_Task details:_
Return each line of the entries that mentions the word "format".

Collected data
========================

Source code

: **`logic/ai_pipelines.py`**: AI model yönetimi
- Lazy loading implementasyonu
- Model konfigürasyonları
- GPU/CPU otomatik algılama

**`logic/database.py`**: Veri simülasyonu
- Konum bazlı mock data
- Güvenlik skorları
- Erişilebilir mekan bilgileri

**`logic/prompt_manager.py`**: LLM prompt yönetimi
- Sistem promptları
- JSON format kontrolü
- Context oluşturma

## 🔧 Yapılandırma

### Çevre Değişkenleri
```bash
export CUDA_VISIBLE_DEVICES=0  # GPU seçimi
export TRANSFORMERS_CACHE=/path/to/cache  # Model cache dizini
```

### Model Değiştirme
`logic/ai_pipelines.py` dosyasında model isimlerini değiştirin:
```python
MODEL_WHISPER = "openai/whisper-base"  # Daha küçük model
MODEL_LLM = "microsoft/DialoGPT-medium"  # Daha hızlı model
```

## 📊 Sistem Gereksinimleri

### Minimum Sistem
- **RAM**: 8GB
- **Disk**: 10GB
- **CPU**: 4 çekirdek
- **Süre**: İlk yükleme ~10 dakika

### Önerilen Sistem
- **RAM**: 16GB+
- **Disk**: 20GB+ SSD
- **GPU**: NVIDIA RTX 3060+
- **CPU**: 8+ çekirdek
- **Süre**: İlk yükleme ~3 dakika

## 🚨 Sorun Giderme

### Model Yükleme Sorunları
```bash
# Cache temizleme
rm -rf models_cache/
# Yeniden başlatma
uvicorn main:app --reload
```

========================

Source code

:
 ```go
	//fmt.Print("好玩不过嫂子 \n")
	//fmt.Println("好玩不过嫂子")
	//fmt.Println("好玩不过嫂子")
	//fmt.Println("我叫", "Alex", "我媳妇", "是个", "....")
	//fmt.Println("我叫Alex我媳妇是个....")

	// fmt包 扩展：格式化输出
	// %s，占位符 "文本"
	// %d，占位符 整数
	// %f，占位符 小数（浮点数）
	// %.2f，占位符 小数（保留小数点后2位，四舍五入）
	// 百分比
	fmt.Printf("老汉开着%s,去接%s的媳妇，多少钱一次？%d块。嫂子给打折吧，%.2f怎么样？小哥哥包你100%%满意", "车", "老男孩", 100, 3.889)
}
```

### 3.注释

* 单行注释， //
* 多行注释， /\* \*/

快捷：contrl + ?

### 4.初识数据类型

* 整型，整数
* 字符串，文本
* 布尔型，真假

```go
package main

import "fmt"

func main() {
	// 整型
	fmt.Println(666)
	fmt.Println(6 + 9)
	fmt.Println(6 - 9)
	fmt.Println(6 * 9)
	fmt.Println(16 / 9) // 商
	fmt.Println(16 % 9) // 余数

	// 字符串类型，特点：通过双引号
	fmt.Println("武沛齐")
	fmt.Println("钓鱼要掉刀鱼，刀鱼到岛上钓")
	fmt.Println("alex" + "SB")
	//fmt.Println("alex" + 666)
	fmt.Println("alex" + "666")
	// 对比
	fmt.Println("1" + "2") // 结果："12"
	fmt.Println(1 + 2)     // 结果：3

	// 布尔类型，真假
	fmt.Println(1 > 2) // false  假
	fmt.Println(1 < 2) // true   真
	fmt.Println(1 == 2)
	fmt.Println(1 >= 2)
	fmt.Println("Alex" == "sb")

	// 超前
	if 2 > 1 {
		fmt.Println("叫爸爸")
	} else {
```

========================

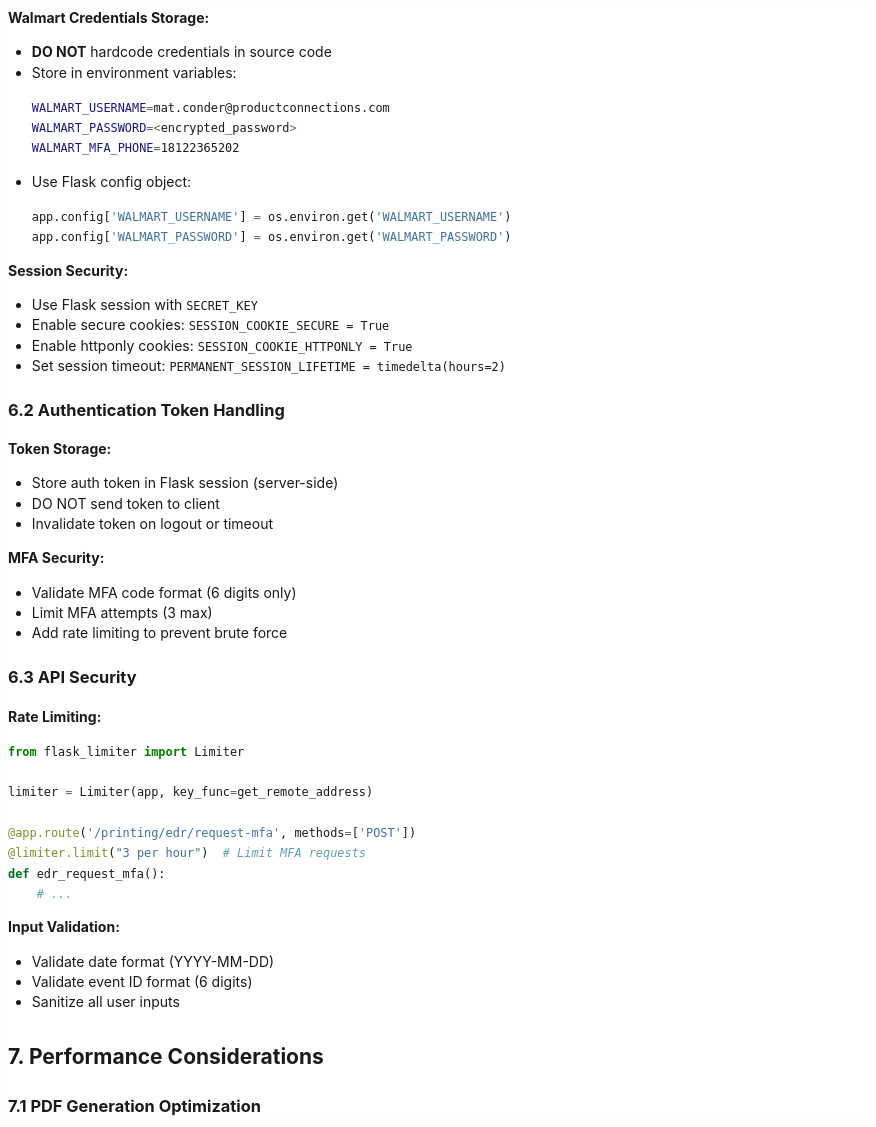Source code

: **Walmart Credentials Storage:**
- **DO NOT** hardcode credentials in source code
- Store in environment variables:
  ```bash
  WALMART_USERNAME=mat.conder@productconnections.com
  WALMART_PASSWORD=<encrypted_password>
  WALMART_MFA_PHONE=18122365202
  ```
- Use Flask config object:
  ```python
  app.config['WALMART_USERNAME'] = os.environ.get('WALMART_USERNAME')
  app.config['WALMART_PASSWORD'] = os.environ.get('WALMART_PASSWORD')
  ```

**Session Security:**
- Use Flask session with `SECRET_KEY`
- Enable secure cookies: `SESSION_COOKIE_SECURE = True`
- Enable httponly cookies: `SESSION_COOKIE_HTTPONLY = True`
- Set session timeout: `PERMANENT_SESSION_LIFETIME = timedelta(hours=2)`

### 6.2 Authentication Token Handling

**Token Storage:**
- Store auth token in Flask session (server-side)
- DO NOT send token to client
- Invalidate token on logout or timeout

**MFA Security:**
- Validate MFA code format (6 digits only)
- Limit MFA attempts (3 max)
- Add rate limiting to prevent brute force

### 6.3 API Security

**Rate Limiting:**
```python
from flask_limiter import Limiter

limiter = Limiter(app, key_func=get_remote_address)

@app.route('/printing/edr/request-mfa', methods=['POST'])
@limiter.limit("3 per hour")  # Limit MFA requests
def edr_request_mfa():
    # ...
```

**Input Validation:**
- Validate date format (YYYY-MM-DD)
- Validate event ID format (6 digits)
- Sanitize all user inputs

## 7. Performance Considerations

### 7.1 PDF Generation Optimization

========================

_Solved exercise:_
- JSON format kontrolü
- Validate MFA code format (6 digits only)
- Validate date format (YYYY-MM-DD)
- Validate event ID format (6 digits)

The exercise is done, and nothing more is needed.